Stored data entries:
───
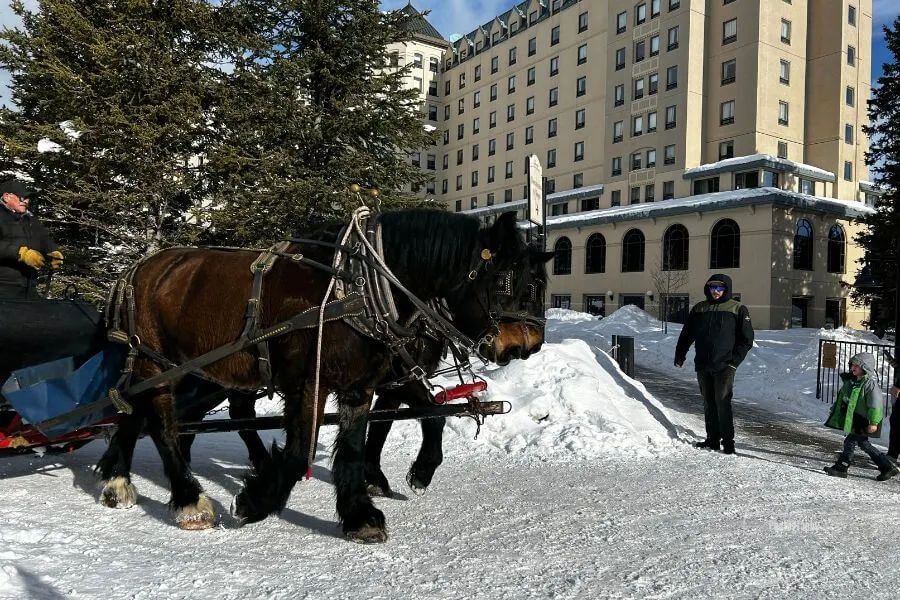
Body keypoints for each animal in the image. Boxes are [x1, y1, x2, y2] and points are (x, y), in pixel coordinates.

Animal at [96, 209, 548, 540]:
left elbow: (359, 443)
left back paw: (119, 477)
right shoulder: (311, 383)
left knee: (143, 413)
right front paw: (255, 501)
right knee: (162, 422)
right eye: (510, 283)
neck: (360, 291)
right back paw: (188, 497)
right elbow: (301, 452)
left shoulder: (362, 385)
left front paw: (361, 511)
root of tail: (138, 267)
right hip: (158, 364)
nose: (526, 346)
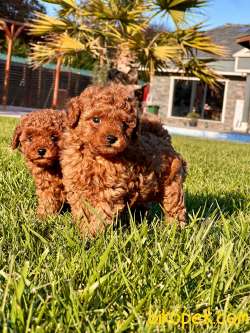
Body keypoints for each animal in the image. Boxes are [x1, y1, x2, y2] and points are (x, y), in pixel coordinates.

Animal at [61, 81, 187, 235]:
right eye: (96, 119)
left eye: (124, 124)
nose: (112, 138)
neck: (96, 157)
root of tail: (164, 139)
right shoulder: (76, 188)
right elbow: (82, 212)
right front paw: (84, 232)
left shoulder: (110, 191)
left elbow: (101, 214)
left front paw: (92, 234)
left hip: (172, 184)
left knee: (175, 208)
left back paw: (175, 230)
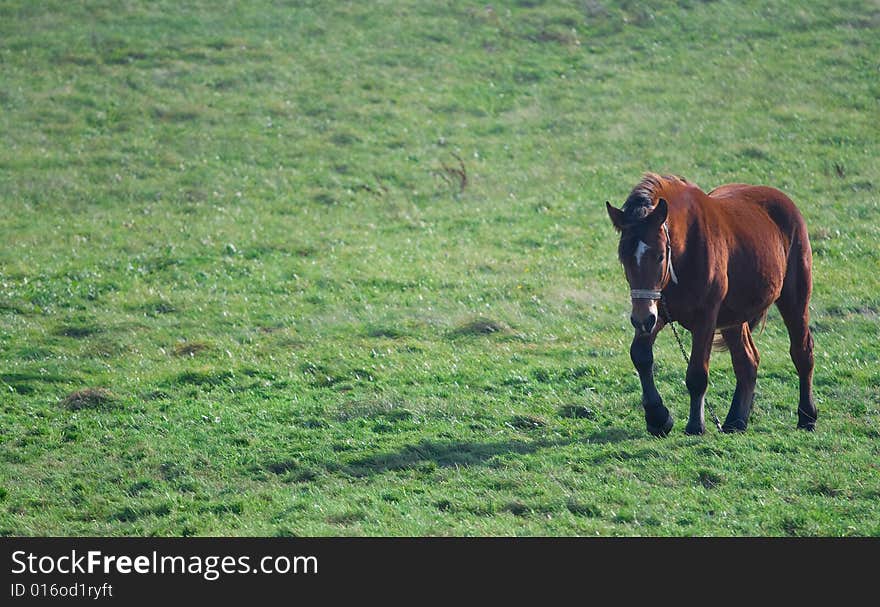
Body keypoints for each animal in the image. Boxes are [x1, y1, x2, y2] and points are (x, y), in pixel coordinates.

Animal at [604, 173, 820, 434]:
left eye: (660, 256)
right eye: (624, 258)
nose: (641, 319)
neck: (685, 250)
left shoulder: (705, 318)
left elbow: (697, 373)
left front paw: (695, 424)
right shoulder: (658, 311)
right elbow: (641, 355)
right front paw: (658, 417)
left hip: (794, 299)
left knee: (802, 351)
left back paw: (807, 416)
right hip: (733, 317)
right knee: (747, 361)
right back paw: (736, 421)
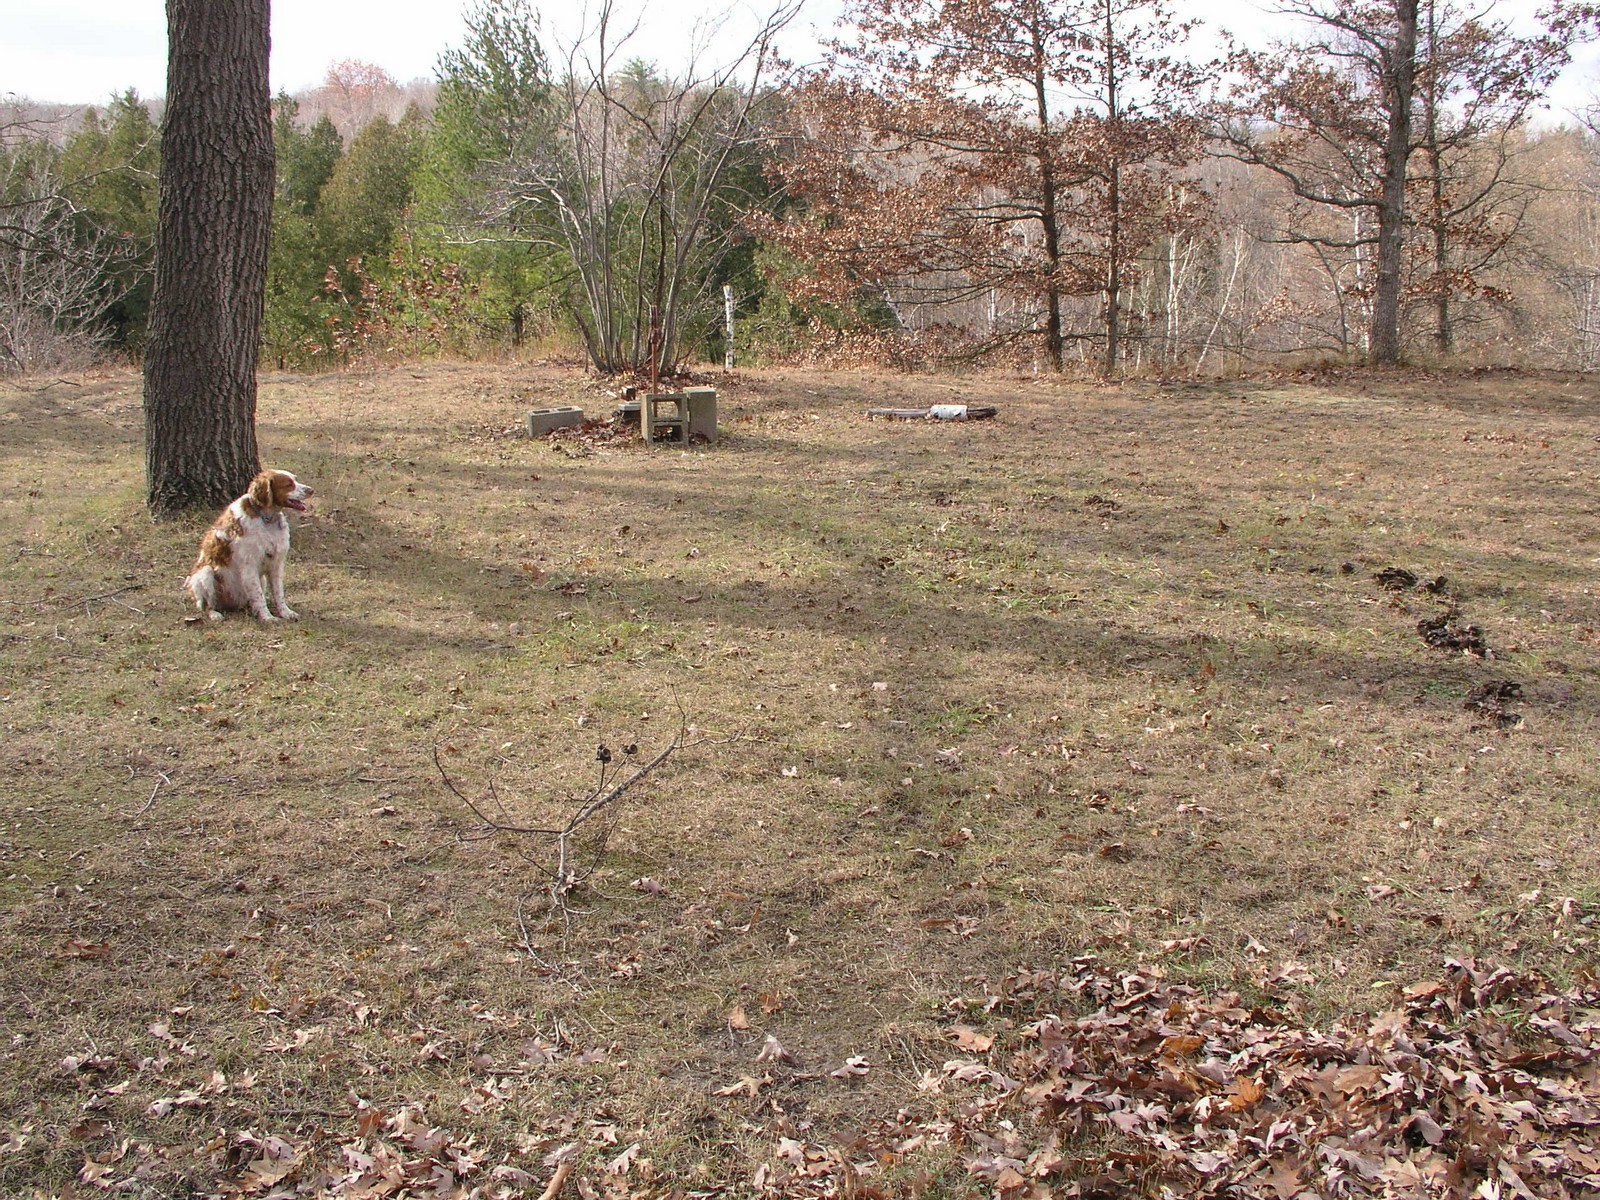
───
• AIM OF THE TASK: Would you give the number of lines of the data that include the string "elbow"? Nothing else is wanted.

• COMPLETED TASK: 6